Amazon's Massive Outage Cripples the Internet, Even Local Schools Took a Hit Today
- Cleveland13 Staff

- Oct 20
- 2 min read
CLEVELAND 13 (WCTU) — A major disruption to Amazon Web Services (AWS) began at approximately 3:11am this morning, when the company reported elevated error rates and connectivity issues across multiple services in its US-EAST-1 region in Northern Virginia. AWS identified an internal DNS resolution problem as the root cause, which triggered cascading failures across load-balancers, APIs, and other critical systems.
By around 6:35am (EST), AWS said the core issue had been “fully mitigated,” although elevated error rates persisted across some services. Among the many impacted were Snapchat, Fortnite, Signal, Venmo, Duolingo, Robinhood, and numerous banking and government platforms, including the UK’s Lloyds Bank, Bank of Scotland, and HM Revenue & Customs.
"We couldn’t even use some of our school’s online programs and apps and didn’t even know they had anything to do with Amazon," said a student at Normandy High School in Parma, reflecting the broad and often unseen reliance on AWS infrastructure.
The incident exposed the fragility of digital systems heavily reliant on a small number of cloud providers. Despite being a regional fault centered on the US-EAST-1 data center, the disruption spread globally due to deeply integrated dependencies. AWS services like DynamoDB, essential for real-time data handling, were especially affected when endpoint resolution via DNS began to fail.
While AWS took mitigation steps, including throttling requests and restricting some internal services to reduce load during recovery, the company has not yet issued a full post-mortem. It did confirm that engineers worked in parallel on recovery paths and continues to recommend DNS cache flushing for users still experiencing resolution issues.
Experts emphasized that this outage was not the result of a cyberattack but an internal infrastructure failure.
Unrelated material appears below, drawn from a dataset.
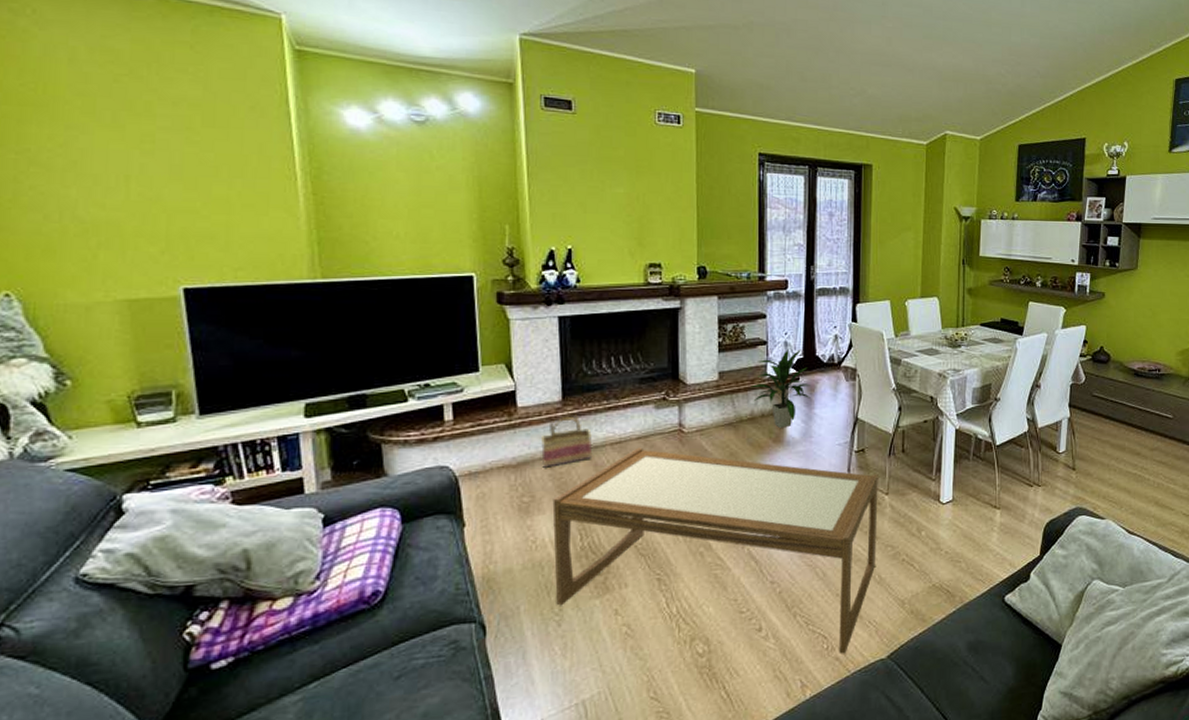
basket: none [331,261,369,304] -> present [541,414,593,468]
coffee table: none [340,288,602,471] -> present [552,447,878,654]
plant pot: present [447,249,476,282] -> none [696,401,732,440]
They warned that such events could become more impactful as more of the internet becomes concentrated in a handful of providers. The reliance on centralized services, even for unrelated platforms, reveals an invisible web of interconnected risks.
Calls for regulatory oversight have intensified in regions like the UK, where questions are being raised about AWS’s designation as a “critical third-party” provider in financial sectors. The incident has revived discussions on enforcing multi-region redundancy, developing multi-cloud strategies, and increasing transparency and resilience across essential digital services.